Colin Dexter: Inspector Morse crime author dies at home aged 86
Video report by ITV News Arts Editor Nina Nanaar
Inspector Morse creator Colin Dexter has died at the age of 86.
The decorated crime author passed away on Tuesday morning at his home in Oxford, his publisher Macmillan has said.
Dexter immortalised the city in his most celebrated crime series as the cerebral and hard-drinking Morse investigated cases alongside his dutiful and more-sober deputy Sergeant Lewis.
The detective pairing of Morse and Lewis earned more acclaim after being brought to the TV screen in the hit ITV series, giving John Thaw and Kevin Whately their most recognisable roles as Dexter served as scriptwriter.
Thaw starred as the detective in all 33 of the TV films between 1987 and 2000, which later spawned the spin-off series Endeavour and Lewis.
The series creator entertained fans with cameo appearances in the programmes that saw him perform as a tourist, a doctor, an Oxford don and a homeless person.
Dexter won many awards for his Morse novels, which were written between 1975 and 1999, including the CWA Gold Dagger and Silver Dagger awards.
In 1997 he was presented with the CWA Cartier Diamond Dagger Award for outstanding services to crime literature.
He introduced Morse in 1975's Last Bus To Woodstock, beginning a 13-novel series that ran until 1999's The Remorseful Day.
A year later Dexter received an OBE for services to literature, joking that he would have hoped Morse would have offered him a celebratory whisky.
His infrequent non-crime writing included a book on cracking cryptic crosswords, a leisure pursuit that Morse would often encounter in the novels.
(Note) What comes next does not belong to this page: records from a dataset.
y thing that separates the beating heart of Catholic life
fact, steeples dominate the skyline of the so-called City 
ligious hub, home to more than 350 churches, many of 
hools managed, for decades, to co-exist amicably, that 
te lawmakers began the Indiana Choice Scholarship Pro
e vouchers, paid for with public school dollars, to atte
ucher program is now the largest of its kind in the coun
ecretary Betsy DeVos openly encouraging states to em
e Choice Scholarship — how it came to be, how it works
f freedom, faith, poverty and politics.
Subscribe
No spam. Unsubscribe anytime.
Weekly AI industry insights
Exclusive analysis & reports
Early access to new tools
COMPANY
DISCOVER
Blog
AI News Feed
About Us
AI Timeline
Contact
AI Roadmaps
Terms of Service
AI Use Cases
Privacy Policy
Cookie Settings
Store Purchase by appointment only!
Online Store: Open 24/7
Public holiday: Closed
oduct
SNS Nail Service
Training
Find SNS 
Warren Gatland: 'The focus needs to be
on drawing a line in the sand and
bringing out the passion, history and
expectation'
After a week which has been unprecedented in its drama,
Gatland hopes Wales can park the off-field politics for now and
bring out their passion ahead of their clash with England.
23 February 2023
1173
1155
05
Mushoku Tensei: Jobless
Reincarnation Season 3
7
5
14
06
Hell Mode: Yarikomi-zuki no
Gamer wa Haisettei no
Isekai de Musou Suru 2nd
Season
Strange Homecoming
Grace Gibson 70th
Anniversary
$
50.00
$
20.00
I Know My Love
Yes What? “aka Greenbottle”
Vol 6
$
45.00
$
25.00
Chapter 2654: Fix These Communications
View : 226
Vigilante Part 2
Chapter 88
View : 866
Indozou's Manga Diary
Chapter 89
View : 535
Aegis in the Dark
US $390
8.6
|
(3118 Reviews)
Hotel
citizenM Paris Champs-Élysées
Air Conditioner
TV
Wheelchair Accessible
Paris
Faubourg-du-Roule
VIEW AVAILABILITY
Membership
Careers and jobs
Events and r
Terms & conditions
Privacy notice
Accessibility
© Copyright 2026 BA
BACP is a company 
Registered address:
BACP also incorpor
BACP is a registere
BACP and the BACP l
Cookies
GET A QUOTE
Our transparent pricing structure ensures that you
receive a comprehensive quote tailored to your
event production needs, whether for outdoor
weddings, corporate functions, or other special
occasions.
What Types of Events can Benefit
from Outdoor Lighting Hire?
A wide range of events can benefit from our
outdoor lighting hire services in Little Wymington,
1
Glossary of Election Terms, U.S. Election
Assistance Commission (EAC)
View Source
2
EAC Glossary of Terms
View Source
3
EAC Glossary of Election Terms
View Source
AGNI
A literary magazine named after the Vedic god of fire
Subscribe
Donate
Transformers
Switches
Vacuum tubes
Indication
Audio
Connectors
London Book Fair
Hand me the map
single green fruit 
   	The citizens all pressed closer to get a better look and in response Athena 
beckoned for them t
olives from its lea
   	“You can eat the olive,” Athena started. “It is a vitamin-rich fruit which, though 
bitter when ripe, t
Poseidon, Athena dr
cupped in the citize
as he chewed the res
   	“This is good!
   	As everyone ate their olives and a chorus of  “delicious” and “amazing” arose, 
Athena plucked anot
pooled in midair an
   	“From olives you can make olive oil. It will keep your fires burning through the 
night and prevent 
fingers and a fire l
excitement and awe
In 2009, Dexter described the challenge of the crossword as "the most serene and civilised way of wasting time that I, now nearing 80, have as yet discovered".
The former Classics teacher, who was born in Stamford, Lincolnshire in 1930, had begun writing after the onset of deafness forced him to leave the profession in 1966.
He continued to work in a senior role at the University of Oxford's Delegacy of Local Examinations until his retirement in 1988 allowed him to concentrate on his writing.
The statement from his publisher said: "With immense sadness, Macmillan announces the death of Colin Dexter, who died peacefully at home in Oxford this morning."